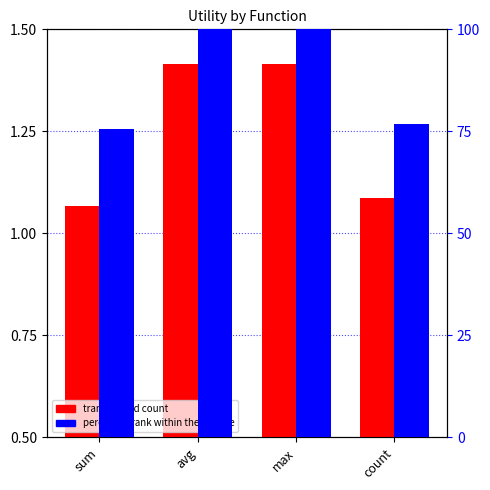

The value of percentile rank within the sample at count is 76.8. True or false?

True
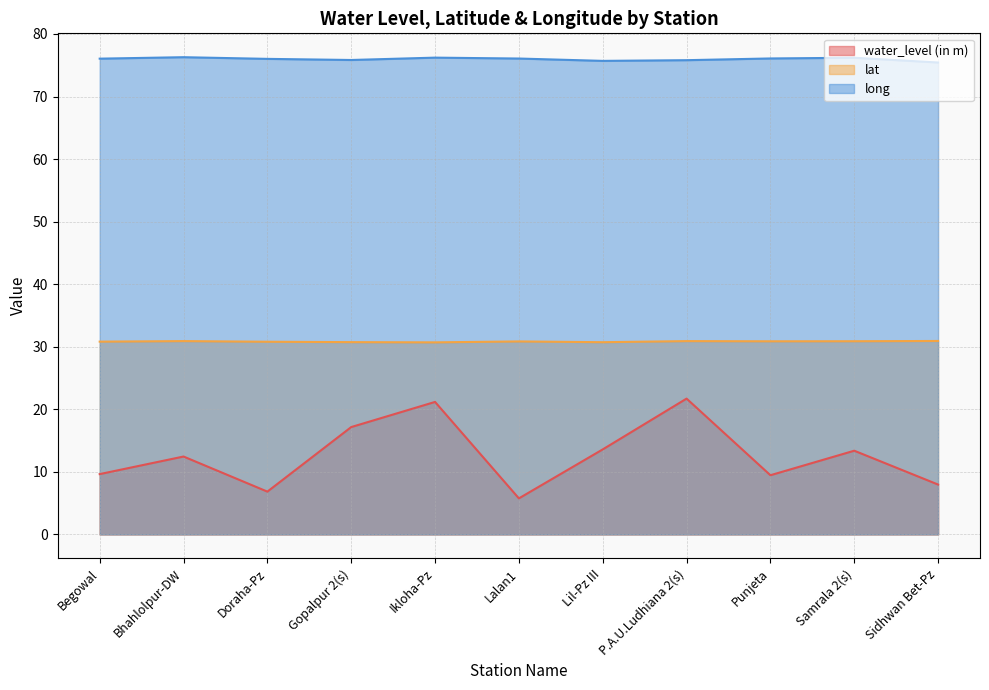

The value of water_level (in m) at Gopalpur 2(s) is 17.2. True or false?

True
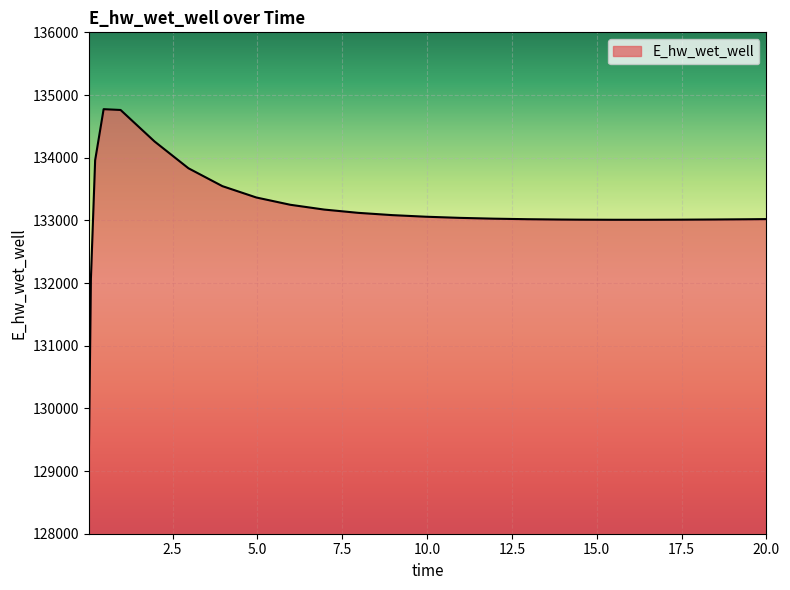

What is the greatest value displayed?

134774.0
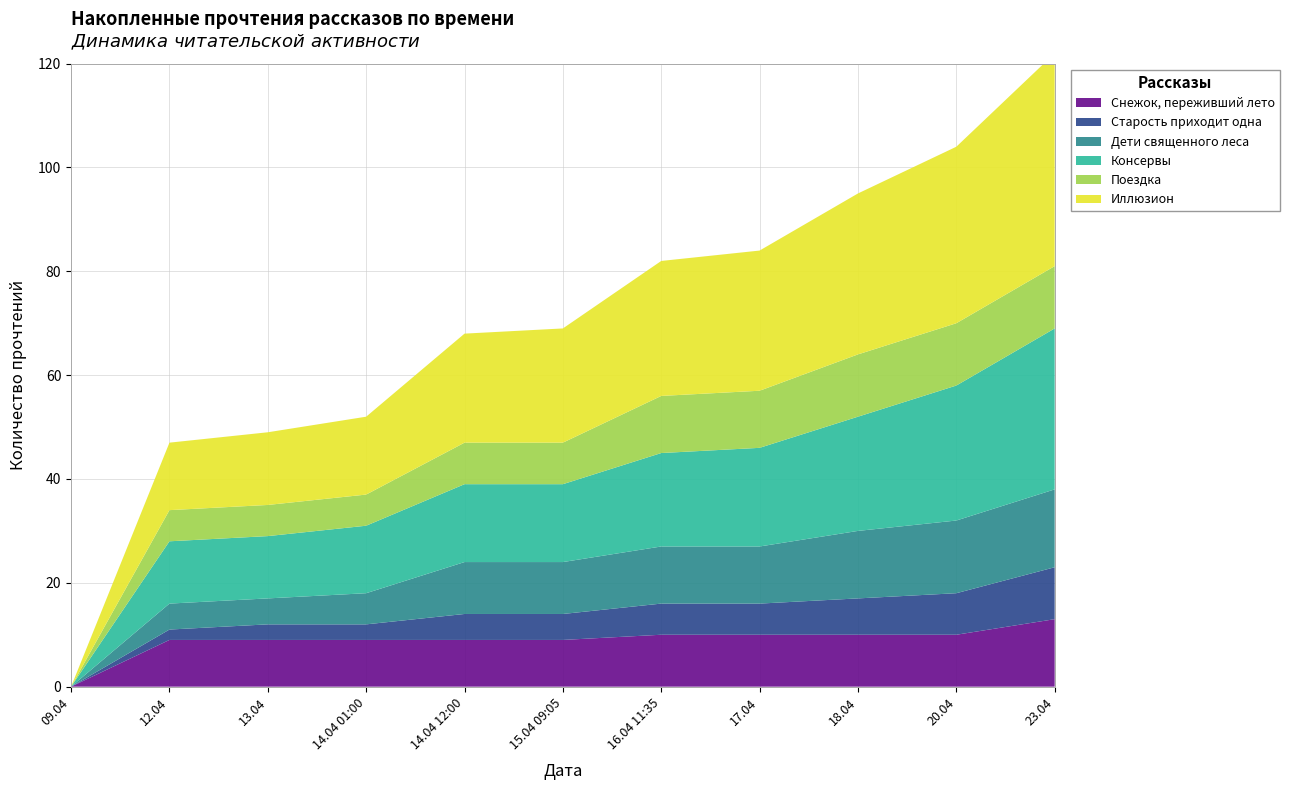

Reading right to left, what are all the values shown in this chart?

Снежок, переживший лето: 13	10	10	10	10	9	9	9	9	9	0
Старость приходит одна: 10	8	7	6	6	5	5	3	3	2	0
Дети священного леса: 15	14	13	11	11	10	10	6	5	5	0
Консервы: 31	26	22	19	18	15	15	13	12	12	0
Поездка: 12	12	12	11	11	8	8	6	6	6	0
Иллюзион: 41	34	31	27	26	22	21	15	14	13	0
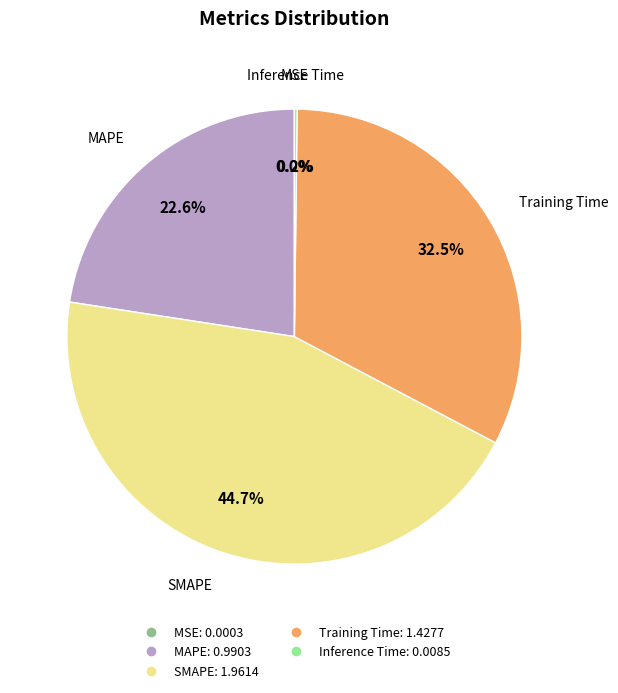

What is the largest slice in the pie chart?

SMAPE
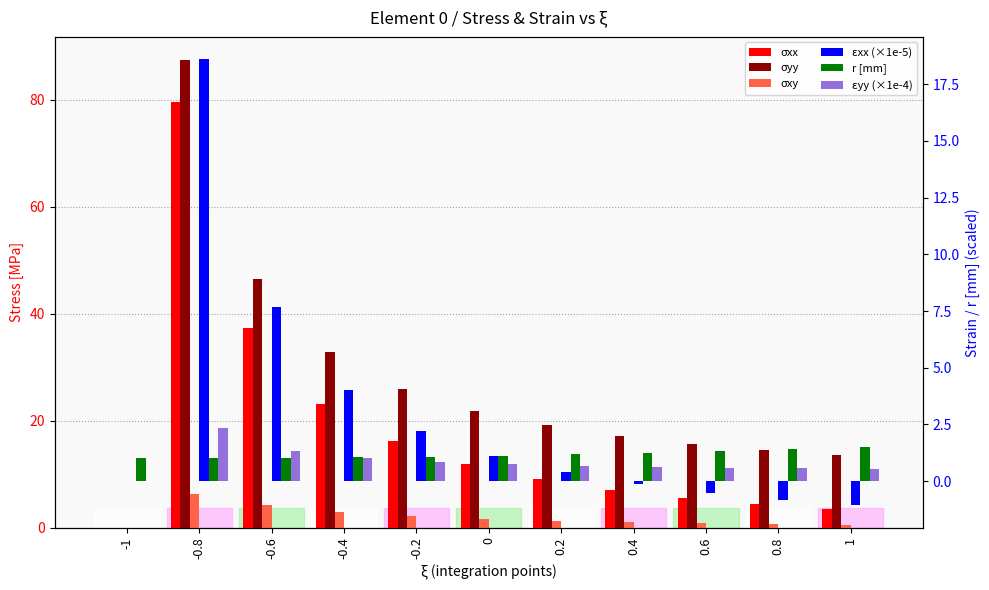

Which series has the largest total across all categories?

σyy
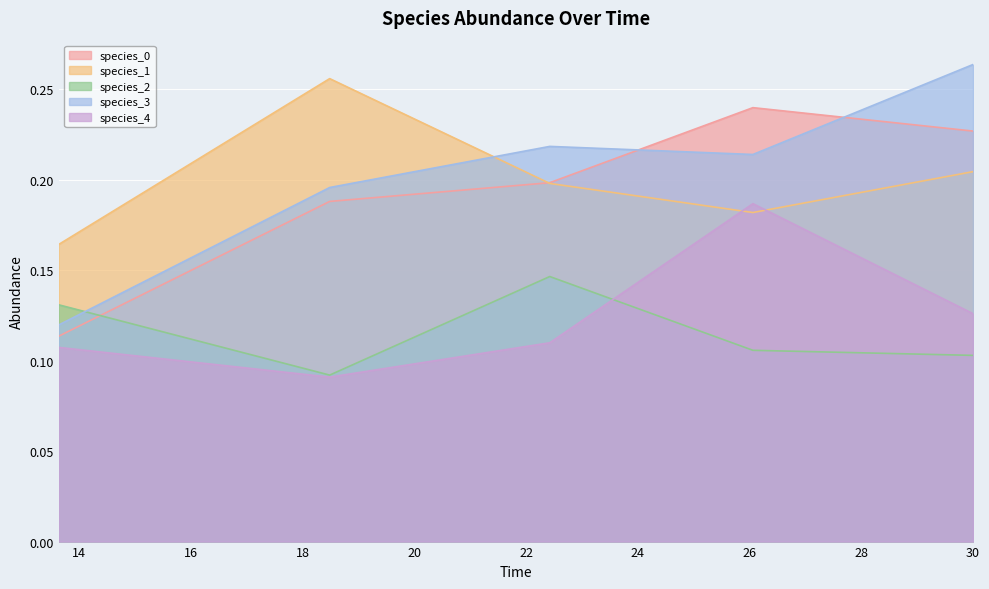

How many intersections are there between species_1 and species_0?

1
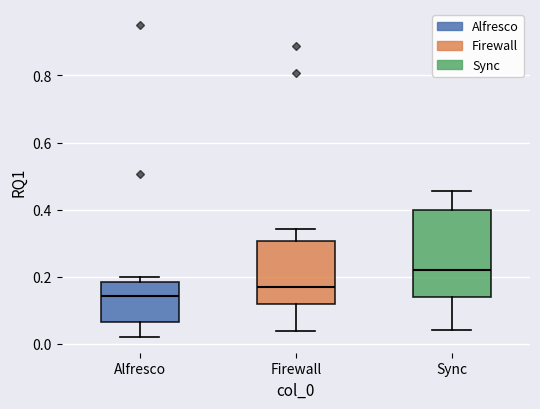

Reading left to right, transcribe this box plot: for each box, give where its median line is, the range the box spans, and where its two whiskers end, as read against the y-axis. The values are not printed on the chart, so give them approximately, as read against the axis.

Alfresco: median 0.14, box 0.06 to 0.18, whiskers 0.02 to 0.20
Firewall: median 0.16, box 0.12 to 0.30, whiskers 0.04 to 0.34
Sync: median 0.22, box 0.14 to 0.40, whiskers 0.04 to 0.46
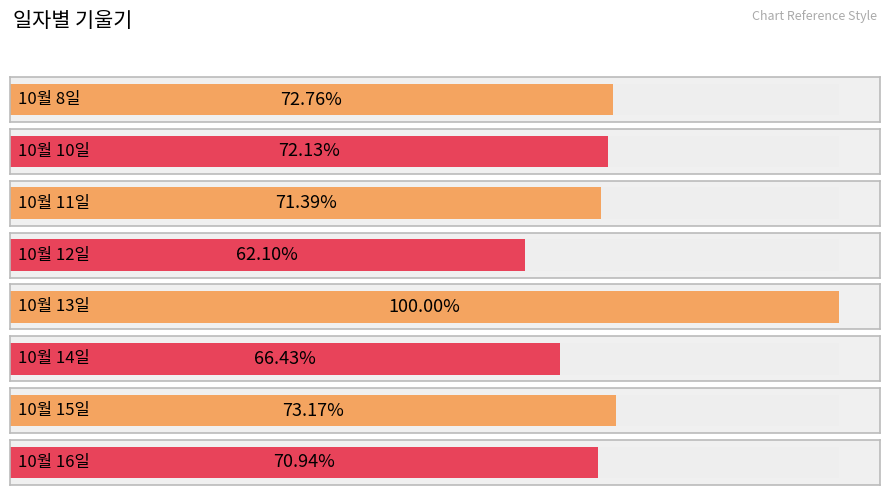

The chart shows a value of -0.0 at 10월 10일. True or false?

False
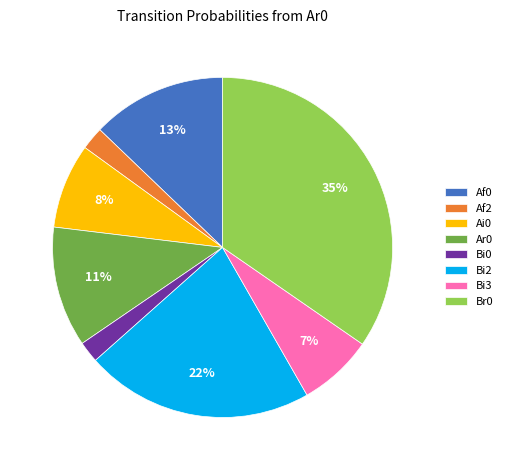

Which slice is the largest?

Br0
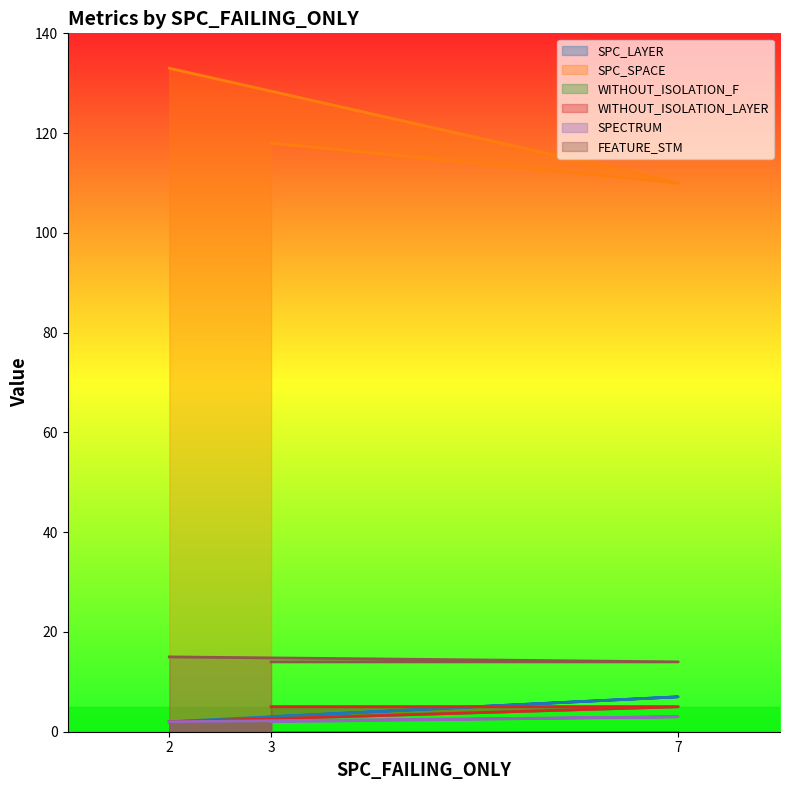

The SPC_LAYER series shows 7 at 7. True or false?

True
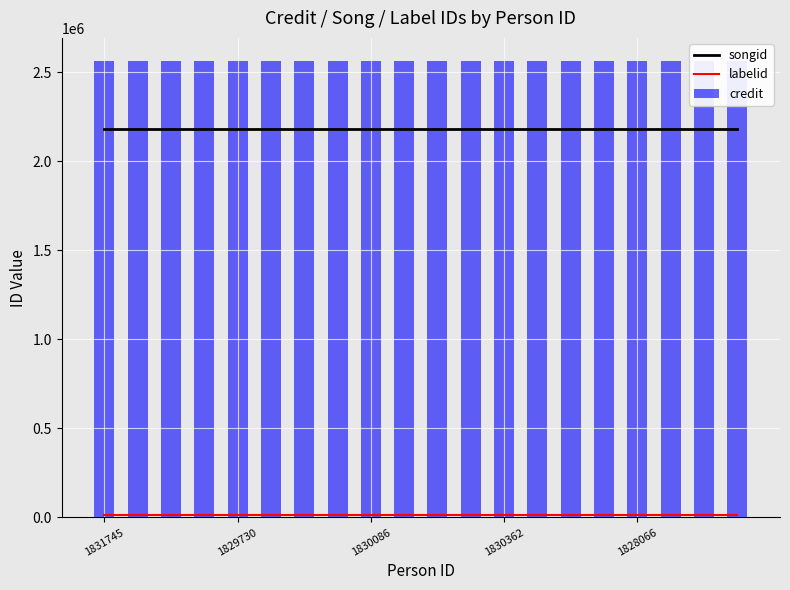

True or false: credit has a value of 2564258 at 19.

True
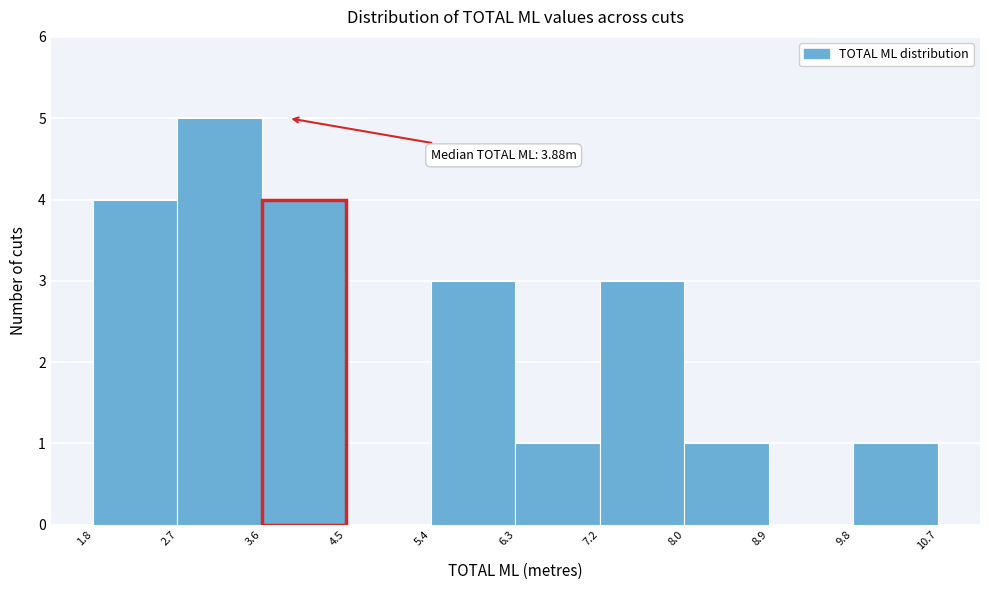

Over which range of the x-axis is the bar tallest?

2.7 to 3.6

TASK OBJECTIVE: Substitute "graph" for every occurrence of "chart" in the records above and reproduce them with no other changes. Leave the pictures out of your answer.

EXERCISE OUTPUT:
The value of percentile rank within the sample at count is 76.8. True or false?

True

The value of water_level (in m) at Gopalpur 2(s) is 17.2. True or false?

True

What is the greatest value displayed?

134774.0

Reading right to left, what are all the values shown in this graph?

Снежок, переживший лето: 13	10	10	10	10	9	9	9	9	9	0
Старость приходит одна: 10	8	7	6	6	5	5	3	3	2	0
Дети священного леса: 15	14	13	11	11	10	10	6	5	5	0
Консервы: 31	26	22	19	18	15	15	13	12	12	0
Поездка: 12	12	12	11	11	8	8	6	6	6	0
Иллюзион: 41	34	31	27	26	22	21	15	14	13	0

What is the largest slice in the pie graph?

SMAPE

Which series has the largest total across all categories?

σyy

How many intersections are there between species_1 and species_0?

1

Reading left to right, transcribe this box plot: for each box, give where its median line is, the range the box spans, and where its two whiskers end, as read against the y-axis. The values are not printed on the graph, so give them approximately, as read against the axis.

Alfresco: median 0.14, box 0.06 to 0.18, whiskers 0.02 to 0.20
Firewall: median 0.16, box 0.12 to 0.30, whiskers 0.04 to 0.34
Sync: median 0.22, box 0.14 to 0.40, whiskers 0.04 to 0.46

The graph shows a value of -0.0 at 10월 10일. True or false?

False

Which slice is the largest?

Br0

The SPC_LAYER series shows 7 at 7. True or false?

True

True or false: credit has a value of 2564258 at 19.

True

Over which range of the x-axis is the bar tallest?

2.7 to 3.6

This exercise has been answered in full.